69.4  Wednesday, Jan. 6  Localization of labile zinc in hemocyte lysosomes of the pond snail, Lymnaea stagnalis DIAMANT, A.G.*; RIDGWAY, R.L.; Seattle Pacific University; Seattle Pacific University adiamant@spu.edu

Hemocytes of Lymnaea stagnalis maintain normal cellular function when exposed to much higher (up to 10^-4 M) than ambient (10^-12 M to 10^-9 M) concentrations of ZnCl₂. While the ultimate destination of excess Zn²⁺ within the cell has remained an item of debate, previous studies in our lab suggest that Zn²⁺ is initially taken up endocytically in small “zincosomes” which then fuse with and/or mature into late endosomes and, eventually, lysosomes.
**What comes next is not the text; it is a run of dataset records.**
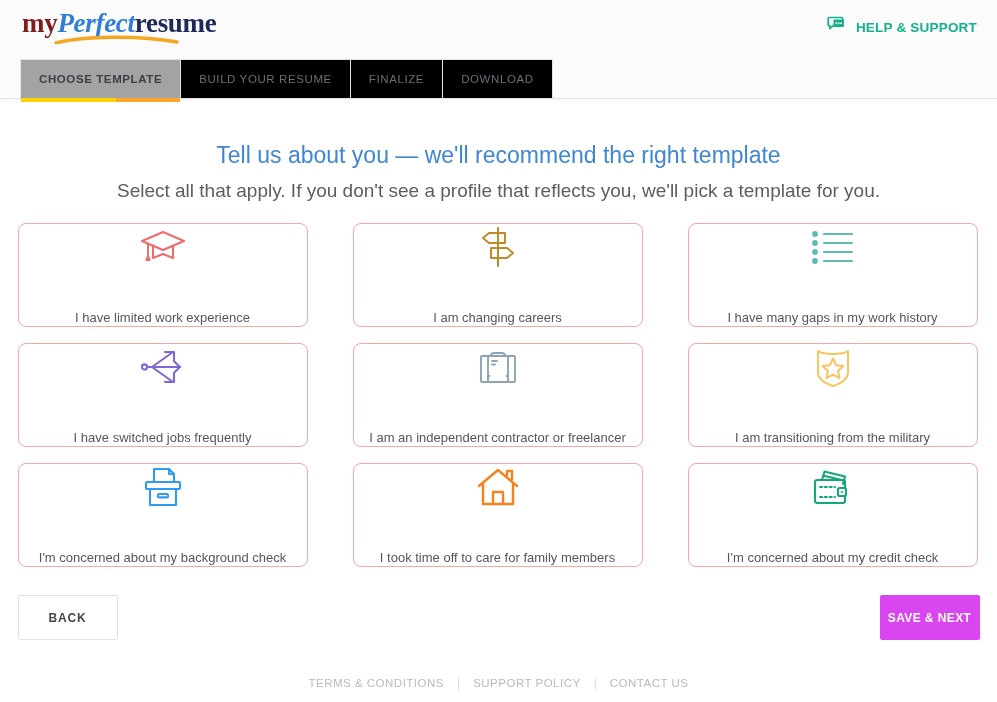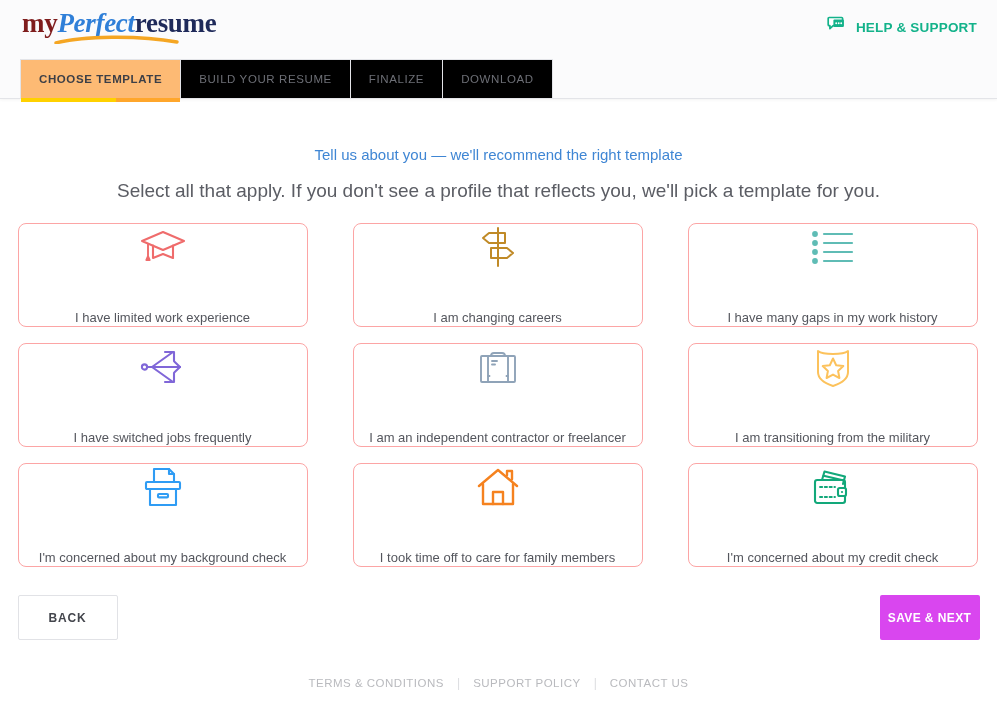--- a/index.html
+++ b/index.html
@@ -88,42 +88,42 @@
     padding: 0 18px;
     font-size: 11.5px;
     letter-spacing: 0.6px;
     color: #6d6f76;
     background: #000000;
     border-right: 1px solid #e3e4e8;
     cursor: pointer;
   }
   .tab:last-child { border-right: none; }
   .tab.active {
-    background: #fdba74;
+    background: #a3a3a3;
     color: #3d3f46;
     font-weight: bold;
     border-right: 1px solid #e3e4e8;
   }
   .tab.active::after {
     content: "";
     position: absolute;
     left: 0; right: 0; bottom: -4px;
     height: 4px;
     background: linear-gradient(to right, #ffd100 0%, #ffd100 60%, #ffa62b 60%, #ffa62b 100%);
   }
 
   
   .main {
     position: relative;
     padding-top: 42px;
   }
   .page-title {
     text-align: center;
     color: #3f86d4;
-    font-size: 15px;
+    font-size: 23px;
     font-weight: normal;
     line-height: 28px;
   }
   .page-subtitle {
     text-align: center;
     color: #5b5d64;
     font-size: 19px;
     margin-top: 11px;
   }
To substantiate these findings, three competing hypotheses concerning the final site of sequestration of labile Zn²⁺ were tested: 1) exclusively lysosomes, 2) exclusively mitochondria, or 3) some combination of the two. Isolated hemocytes were labeled with FluoZin-3 AM (a membrane-permeant probe that fluoresces green upon binding Zn²⁺) and either LysoTracker Red DND-99 or MitoTracker Red FM (membrane-permeant probes that fluoresce red upon passively diffusing into their respective organelles). We observed and imaged the cells using a spinning disc confocal microscope in order to qualitatively evaluate the degree of co-localization between each organelle and Zn²⁺. To quantify the results, deconvolved images were analyzed and Pearson’s coefficients calculated. Results from a sample of 10 cells per experiment were used to calculate 95% confidence intervals, which suggest co-localization between lysosomes and Zn²⁺ (Pearson’s = 0.85 ± 0.03) and exclusion between mitochondria and Zn²⁺ (Pearson’s = 0.33 ± 0.06). These results support the specific hypothesis that Zn²⁺ is sequestered mainly, if not exclusively in the lysosomes. They also corroborate the more general hypothesis that the endosomal-lysosomal pathway is responsible for maintaining a low level of cytosolic labile Zn²⁺ in these cells. (Funded by a SPU Faculty Research Grant to RLR).